▸ **TASK SET**
**1.** Decide whether each statement agrees with the checkpoint passage, answering yes or no and quoting the passage's words that settle it. (a) The questioning at the checkpoint went on for 10 minutes. (b) The swab was taken to a chemical detection machine. (c) The plainly dressed man was being interrogated by the police.
**2.** Quote the part of the checkpoint passage that opens with the words containing "The security interrogator" and closes with "the best plan.".

-- BEGIN EXTRACT --

Once in the Isreali checkpoint, the interrogations began.
"Hello, where you from?" the Israeli women in an official military outfit asked while scanning my passport.
"Why do you come to Israel?"
"Just a tourist"
"You know it's dangerous, why do you come now?"
"Ahh, it's not that bad, I know some other people that came and they said it was ok."
The women left, consulted a cluster of 2 other military women and returned.
"How long do you stay in Israel?"
"I see... and where have you been in the Middle East"
"Uh huh, I see... Ok, one second please", she returned to the distant huddle of security and rushed back with more questions. This went on for 10 minutes. Waltzing back and forth between myself and the commitee of security, analyzing my answers. Once 2 or 3 more questions had been asked, she would then, walk off, leaving me with the impression that the questioning was over, and then return to ask more. After a series of seemingly pointless questions had been fired at me, I was allowed to pass through the security scanning machines.
I passed through the x-ray machine and I was asked to empty my bags onto a table where the women put on white rubber gloves and hand inspected each item, rubbing a tiny white clothe over my belongings.
"One second please." She ran off with the swab to run it through a chemical detection machine.
While waiting for the results of the tests, a plainly dressed Isreali man who seemed to be passing through the checkpoint with us turned to face us, "Hey nice shirt."
"We're did you get it?"
"Ahh yeah, nice place, where did you go in India?"
Oddly, the man wasn't being interrogated by the police as I was and seemed strangely out of place
"Ohh you know, the north, south, kind of all ov..."
The security interrogator ran back through the check point to interrupt me.
"Excuse me, you have been to Malaysia?"
"Yeah, why?" At first not realizing that my entry into the Muslim country had triggered some concerns.
"What did you see?"
I tried to chose my words carefully but decided honesty was the best plan.
"Ummm, well its a Muslim country so mosques and stuff."

-- END EXTRACT --
-- BEGIN DATA RECORDS --

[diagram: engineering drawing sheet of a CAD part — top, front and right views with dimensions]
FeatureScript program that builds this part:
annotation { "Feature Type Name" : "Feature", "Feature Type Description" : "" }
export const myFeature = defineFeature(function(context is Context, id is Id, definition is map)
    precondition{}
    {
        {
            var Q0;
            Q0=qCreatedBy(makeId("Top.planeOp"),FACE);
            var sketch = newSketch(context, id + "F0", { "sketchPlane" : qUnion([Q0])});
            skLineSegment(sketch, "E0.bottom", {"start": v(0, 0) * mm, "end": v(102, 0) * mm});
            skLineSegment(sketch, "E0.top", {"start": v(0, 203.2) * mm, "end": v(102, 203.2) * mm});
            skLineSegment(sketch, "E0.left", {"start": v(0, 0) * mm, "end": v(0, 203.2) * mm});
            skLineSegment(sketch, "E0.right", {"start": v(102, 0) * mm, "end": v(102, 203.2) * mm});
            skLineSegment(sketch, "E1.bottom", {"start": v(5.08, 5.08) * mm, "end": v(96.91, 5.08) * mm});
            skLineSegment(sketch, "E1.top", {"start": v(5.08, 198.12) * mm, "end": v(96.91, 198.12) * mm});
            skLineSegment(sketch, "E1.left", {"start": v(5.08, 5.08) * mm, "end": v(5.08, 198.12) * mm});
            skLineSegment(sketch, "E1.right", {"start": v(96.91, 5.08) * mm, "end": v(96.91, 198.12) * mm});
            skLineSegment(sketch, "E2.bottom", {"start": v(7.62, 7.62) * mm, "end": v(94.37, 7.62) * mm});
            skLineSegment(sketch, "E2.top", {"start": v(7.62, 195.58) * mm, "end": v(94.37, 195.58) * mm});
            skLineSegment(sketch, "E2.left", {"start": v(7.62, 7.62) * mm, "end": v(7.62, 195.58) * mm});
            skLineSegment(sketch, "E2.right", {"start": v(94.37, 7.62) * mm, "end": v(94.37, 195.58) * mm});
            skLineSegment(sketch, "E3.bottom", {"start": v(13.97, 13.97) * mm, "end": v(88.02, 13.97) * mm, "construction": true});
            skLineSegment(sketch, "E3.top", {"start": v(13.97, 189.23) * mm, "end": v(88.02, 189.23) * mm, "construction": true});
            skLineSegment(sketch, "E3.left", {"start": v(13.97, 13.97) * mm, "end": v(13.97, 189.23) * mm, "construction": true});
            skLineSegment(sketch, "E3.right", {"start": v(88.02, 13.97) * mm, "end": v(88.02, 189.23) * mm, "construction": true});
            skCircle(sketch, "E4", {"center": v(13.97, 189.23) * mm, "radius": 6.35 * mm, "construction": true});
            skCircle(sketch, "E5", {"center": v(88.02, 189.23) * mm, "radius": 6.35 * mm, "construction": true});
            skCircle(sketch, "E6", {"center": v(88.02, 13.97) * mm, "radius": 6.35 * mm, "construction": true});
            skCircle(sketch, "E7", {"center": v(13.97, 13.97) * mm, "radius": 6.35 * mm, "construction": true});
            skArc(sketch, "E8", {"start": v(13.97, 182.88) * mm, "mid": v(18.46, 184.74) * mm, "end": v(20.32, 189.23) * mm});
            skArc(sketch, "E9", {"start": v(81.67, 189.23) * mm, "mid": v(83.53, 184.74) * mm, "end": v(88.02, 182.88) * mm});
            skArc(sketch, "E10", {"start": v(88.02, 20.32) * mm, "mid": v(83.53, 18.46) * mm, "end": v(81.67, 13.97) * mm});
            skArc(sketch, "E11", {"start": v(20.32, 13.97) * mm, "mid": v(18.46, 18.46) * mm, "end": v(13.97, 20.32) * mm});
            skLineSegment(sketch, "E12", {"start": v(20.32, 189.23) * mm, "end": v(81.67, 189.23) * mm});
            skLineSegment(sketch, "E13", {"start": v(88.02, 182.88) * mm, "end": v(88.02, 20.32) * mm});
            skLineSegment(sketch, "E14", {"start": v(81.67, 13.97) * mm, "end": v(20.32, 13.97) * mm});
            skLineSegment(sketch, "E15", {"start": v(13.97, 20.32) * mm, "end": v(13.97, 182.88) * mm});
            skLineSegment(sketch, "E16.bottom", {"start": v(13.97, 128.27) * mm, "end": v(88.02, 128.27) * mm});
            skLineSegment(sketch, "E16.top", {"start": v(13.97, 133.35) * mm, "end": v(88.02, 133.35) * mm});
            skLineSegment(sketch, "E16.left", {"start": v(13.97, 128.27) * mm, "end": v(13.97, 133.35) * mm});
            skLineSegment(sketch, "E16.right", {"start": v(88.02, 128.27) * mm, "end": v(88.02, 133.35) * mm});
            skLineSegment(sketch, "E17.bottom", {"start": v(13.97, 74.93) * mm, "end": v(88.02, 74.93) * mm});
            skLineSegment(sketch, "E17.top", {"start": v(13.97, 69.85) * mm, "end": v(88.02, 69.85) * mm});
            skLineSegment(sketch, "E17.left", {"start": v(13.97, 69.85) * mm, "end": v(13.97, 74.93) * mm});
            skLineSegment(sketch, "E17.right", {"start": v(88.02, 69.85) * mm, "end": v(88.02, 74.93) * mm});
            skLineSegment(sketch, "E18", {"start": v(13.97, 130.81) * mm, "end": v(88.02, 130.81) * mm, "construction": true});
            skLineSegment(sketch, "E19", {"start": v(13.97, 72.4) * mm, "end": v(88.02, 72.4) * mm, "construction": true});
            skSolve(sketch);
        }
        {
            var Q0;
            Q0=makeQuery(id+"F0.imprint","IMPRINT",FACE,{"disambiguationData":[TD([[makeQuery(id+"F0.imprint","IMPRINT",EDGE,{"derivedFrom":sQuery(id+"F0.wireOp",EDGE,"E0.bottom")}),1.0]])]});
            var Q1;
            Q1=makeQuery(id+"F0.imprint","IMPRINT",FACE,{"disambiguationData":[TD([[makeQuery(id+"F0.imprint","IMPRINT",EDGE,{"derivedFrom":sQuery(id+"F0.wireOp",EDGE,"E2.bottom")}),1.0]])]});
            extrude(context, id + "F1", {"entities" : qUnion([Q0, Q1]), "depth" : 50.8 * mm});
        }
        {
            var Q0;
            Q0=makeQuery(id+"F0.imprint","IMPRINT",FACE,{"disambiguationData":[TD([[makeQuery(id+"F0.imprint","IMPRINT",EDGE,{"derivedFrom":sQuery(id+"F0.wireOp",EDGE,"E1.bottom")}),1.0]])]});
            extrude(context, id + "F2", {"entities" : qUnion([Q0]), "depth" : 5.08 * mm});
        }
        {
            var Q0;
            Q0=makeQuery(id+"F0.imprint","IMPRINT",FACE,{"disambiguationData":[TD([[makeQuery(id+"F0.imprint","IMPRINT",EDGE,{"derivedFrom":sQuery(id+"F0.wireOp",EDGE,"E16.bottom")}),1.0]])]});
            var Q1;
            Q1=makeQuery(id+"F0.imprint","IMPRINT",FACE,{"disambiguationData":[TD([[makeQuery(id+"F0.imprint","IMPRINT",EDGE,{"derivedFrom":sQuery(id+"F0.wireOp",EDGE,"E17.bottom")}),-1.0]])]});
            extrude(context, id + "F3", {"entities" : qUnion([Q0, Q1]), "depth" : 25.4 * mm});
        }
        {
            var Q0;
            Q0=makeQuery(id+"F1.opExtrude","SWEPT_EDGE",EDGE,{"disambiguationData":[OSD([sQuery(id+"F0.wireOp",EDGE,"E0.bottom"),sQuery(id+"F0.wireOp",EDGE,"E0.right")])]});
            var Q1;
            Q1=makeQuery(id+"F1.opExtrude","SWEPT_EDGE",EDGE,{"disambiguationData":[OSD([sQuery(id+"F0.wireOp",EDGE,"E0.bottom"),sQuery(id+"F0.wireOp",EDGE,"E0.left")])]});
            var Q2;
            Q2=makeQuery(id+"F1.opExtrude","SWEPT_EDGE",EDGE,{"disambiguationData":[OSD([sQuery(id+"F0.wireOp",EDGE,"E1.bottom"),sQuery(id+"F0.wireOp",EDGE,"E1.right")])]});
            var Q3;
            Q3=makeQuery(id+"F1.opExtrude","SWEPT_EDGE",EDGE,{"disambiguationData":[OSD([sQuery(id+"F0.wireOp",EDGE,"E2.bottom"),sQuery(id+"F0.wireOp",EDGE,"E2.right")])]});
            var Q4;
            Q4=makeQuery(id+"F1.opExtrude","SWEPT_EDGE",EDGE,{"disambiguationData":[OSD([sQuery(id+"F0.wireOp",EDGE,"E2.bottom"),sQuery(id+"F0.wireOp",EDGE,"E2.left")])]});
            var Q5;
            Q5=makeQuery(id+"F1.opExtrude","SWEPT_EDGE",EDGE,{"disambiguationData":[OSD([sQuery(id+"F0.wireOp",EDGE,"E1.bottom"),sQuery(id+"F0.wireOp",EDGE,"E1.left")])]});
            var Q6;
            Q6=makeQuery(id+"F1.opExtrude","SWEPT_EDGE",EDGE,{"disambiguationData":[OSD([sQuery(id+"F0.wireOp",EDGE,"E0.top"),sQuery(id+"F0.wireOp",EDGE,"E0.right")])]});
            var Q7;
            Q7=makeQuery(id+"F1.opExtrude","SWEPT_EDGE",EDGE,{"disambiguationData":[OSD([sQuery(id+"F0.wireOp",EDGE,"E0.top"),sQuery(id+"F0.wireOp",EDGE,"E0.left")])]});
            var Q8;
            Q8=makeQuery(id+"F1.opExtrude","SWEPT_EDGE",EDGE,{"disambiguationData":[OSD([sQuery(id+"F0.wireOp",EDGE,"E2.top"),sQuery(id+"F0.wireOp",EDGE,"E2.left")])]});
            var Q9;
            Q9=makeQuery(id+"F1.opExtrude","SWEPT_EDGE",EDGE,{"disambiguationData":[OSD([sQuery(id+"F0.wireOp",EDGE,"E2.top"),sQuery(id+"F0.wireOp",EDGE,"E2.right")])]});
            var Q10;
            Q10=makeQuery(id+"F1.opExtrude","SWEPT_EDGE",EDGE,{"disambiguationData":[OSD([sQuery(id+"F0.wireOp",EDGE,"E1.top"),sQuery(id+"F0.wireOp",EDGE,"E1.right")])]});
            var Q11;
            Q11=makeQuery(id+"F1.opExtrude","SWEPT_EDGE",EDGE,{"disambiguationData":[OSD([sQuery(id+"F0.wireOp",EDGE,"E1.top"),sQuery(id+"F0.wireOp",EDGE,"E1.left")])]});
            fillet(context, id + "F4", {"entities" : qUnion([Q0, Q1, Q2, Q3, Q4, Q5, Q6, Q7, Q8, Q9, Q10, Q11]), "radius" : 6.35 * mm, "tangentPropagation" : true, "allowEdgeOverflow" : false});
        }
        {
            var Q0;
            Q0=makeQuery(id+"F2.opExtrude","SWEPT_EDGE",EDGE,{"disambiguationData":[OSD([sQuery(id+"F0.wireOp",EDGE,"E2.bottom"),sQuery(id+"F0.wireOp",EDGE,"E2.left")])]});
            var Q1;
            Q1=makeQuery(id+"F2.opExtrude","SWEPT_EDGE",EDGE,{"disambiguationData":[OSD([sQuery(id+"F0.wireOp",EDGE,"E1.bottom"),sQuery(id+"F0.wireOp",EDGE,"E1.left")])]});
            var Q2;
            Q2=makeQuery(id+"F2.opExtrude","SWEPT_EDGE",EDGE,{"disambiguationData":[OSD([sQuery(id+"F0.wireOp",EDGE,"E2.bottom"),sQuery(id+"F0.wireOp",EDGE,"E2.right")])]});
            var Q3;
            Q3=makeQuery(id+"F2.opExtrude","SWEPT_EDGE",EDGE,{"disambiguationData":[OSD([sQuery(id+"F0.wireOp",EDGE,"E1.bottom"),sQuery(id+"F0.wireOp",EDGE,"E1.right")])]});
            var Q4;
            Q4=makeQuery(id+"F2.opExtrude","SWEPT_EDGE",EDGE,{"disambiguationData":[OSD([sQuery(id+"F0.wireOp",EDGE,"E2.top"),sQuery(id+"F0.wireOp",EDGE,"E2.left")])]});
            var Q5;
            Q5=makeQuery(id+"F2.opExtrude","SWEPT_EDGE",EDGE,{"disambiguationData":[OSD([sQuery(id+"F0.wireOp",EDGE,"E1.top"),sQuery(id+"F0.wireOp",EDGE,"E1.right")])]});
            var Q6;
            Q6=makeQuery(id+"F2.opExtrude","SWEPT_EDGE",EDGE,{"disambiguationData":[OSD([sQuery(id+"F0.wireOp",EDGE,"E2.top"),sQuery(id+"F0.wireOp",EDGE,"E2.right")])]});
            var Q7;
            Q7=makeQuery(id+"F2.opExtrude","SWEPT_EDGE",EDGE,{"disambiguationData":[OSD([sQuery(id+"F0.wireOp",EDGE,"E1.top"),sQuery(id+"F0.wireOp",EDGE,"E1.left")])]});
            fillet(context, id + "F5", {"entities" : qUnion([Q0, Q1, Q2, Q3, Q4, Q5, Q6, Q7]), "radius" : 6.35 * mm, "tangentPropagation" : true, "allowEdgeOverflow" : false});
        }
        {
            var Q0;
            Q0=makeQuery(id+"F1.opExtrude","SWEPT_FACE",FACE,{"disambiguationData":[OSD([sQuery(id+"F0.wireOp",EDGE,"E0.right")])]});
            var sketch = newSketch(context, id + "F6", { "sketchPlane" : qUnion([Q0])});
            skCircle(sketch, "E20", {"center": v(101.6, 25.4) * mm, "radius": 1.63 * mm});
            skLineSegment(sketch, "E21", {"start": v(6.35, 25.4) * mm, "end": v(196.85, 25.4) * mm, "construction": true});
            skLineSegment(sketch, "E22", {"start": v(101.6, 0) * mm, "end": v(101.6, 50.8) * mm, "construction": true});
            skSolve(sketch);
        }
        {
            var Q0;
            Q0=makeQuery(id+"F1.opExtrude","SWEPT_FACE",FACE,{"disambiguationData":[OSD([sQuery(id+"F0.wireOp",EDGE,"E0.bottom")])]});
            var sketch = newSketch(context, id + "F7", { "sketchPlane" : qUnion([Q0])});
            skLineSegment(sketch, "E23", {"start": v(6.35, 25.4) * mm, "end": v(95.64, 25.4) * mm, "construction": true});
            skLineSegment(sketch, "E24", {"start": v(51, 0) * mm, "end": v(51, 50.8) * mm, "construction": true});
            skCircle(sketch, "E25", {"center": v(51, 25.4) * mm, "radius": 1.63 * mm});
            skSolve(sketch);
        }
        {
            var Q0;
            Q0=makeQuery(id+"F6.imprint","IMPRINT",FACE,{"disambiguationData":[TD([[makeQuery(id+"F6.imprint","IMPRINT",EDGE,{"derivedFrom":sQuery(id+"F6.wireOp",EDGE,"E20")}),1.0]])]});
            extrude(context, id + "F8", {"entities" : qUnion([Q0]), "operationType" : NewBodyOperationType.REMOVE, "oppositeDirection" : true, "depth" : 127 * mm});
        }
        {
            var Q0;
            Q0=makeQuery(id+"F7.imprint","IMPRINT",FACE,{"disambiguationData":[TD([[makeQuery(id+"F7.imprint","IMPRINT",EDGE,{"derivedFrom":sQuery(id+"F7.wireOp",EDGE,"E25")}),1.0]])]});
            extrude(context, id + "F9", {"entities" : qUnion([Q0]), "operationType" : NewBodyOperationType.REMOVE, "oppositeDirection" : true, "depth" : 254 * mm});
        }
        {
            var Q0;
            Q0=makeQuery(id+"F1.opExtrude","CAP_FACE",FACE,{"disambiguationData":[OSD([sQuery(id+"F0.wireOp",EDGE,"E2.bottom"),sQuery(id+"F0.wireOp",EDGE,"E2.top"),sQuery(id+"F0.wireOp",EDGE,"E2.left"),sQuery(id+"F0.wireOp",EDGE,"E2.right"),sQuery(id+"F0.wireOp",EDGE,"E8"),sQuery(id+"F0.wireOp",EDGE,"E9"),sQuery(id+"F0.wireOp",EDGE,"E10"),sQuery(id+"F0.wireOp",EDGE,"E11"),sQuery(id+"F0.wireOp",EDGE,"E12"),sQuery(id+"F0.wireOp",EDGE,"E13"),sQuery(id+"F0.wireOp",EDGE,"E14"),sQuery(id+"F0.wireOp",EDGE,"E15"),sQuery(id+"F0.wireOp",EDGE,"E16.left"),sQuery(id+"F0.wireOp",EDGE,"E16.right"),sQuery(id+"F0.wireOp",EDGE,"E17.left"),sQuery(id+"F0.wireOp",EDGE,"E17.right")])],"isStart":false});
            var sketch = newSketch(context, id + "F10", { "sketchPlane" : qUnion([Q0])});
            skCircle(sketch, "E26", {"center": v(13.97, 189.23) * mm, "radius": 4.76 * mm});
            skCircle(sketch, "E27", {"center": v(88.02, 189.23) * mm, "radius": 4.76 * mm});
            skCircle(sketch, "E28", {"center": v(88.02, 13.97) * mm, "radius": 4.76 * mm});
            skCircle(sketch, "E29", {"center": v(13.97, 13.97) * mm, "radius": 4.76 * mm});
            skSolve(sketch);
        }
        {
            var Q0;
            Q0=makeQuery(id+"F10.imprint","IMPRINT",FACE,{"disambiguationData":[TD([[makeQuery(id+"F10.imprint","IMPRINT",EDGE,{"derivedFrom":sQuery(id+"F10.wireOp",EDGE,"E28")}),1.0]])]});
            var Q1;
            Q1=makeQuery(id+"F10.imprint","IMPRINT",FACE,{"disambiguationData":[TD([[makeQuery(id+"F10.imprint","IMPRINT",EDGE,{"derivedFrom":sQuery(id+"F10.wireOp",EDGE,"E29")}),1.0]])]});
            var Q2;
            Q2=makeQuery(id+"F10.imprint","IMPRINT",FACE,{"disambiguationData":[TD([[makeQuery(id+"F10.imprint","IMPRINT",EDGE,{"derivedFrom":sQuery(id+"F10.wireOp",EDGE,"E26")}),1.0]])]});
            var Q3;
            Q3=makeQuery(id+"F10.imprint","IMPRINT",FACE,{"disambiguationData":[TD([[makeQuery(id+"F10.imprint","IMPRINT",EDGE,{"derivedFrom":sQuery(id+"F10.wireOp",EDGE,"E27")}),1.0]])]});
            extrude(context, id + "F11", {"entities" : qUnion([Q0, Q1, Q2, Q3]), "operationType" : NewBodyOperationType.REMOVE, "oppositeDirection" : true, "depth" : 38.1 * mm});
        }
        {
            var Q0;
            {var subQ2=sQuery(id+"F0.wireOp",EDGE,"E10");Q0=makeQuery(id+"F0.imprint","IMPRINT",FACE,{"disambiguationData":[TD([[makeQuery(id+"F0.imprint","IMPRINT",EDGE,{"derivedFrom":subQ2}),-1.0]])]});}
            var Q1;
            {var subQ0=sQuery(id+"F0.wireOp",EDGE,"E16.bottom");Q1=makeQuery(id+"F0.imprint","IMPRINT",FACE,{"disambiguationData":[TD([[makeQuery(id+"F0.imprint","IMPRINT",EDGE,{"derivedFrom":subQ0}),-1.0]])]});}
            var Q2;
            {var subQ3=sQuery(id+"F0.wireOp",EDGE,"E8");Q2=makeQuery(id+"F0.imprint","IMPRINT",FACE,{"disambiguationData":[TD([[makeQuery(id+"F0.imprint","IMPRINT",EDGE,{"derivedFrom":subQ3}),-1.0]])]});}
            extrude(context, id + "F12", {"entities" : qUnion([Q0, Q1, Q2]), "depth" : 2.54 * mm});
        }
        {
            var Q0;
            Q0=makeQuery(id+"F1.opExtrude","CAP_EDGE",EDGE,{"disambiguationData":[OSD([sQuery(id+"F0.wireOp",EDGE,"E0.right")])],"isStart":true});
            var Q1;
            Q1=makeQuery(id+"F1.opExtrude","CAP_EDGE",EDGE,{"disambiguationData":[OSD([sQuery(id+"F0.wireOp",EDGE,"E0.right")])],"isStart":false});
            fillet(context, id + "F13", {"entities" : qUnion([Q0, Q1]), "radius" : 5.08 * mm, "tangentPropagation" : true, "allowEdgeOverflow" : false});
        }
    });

-- END DATA RECORDS --

▸ **RESPONSES TO THE EXERCISE**
**1.**
(a) Yes: "This went on for 10 minutes."
(b) Yes: "She ran off with the swab to run it through a chemical detection machine."
(c) No: "Oddly, the man wasn't being interrogated by the police as I was"

**2.**
The security interrogator ran back through the check point to interrupt me.
"Excuse me, you have been to Malaysia?"
"Yeah, why?" At first not realizing that my entry into the Muslim country had triggered some concerns.
"What did you see?"
I tried to chose my words carefully but decided honesty was the best plan.